Ik zit aan boord, klaar om te vertrekken. Tas onder de stoel voor mij, boek in het vak. Het is maar een vlucht van een uurtje, maar ik ben van plan er heerlijk van te genieten. Het is voor het eerst in ruim drie jaar dat ik alleen in een vliegtuig zit. Op reis zonder kind, voor alles een eerste keer.
Ok, om alles even te relativeren, ik ga welgeteld anderhalve dag naar Londen. Met mijn broertje op pad, die daar is vanuit Miami. Maar goed, toch ‘alleen’. Ik voel me dan ook een beetje alsof ik mijn telefoon ben vergeten. Onthand en een tikje ongemakkelijk.
Twee uur geleden hebben ze mij uitgezwaaid. Met gemak. Want terwijl mama morgen door Londen struint, huppelt Kate met papa door de Efteling, de geluksvogels.
En ook ik voel me verbazingwekkend goed. Geen tranen bij bet afscheid (en ik huil al bij de Merci-reclame…) Ik heb ontzettend veel zin en wat is er nou fijner dan te weten dat Kate lekker bij papa is en waarschijnlijk tot op het bot verwend wordt. Maar toch ben ik ook wel een beetje wiebelig. Ik heb Kate nog nooit langer dan één nacht niet bij me gehad. Nu ben ik twee nachten bij haar vandaan. En best ver. Gek idee. Even twee dagen niet die verantwoordelijkheid. Snel loslaten.

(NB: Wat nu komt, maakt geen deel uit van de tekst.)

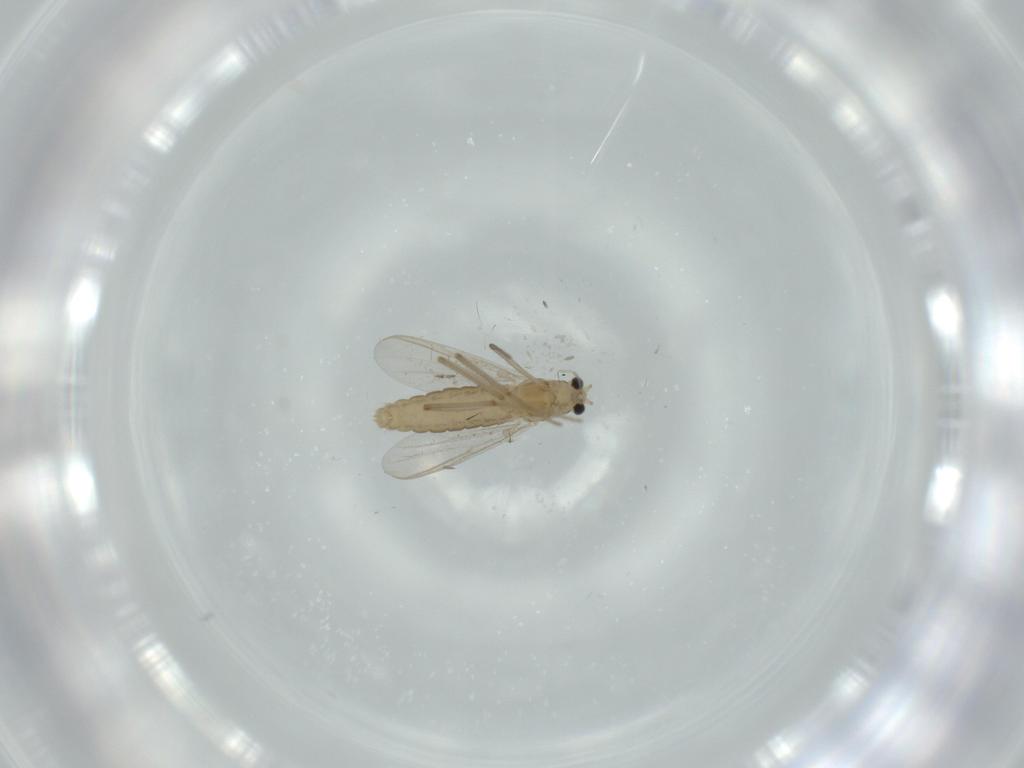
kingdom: Animalia
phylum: Arthropoda
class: Insecta
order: Diptera
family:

Een uurtje onderweg naar Gatwick, snel met de trein de stad in en dan is het de hoogste tijd voor een drankje, of twee.
‘Ladies and Gentleman, this is your captain speaking…’ Yes, daar gaan we. Telefoons uit, hoofd uit, tijd om te ontspannen.
Later chaps! I’ll see you in London!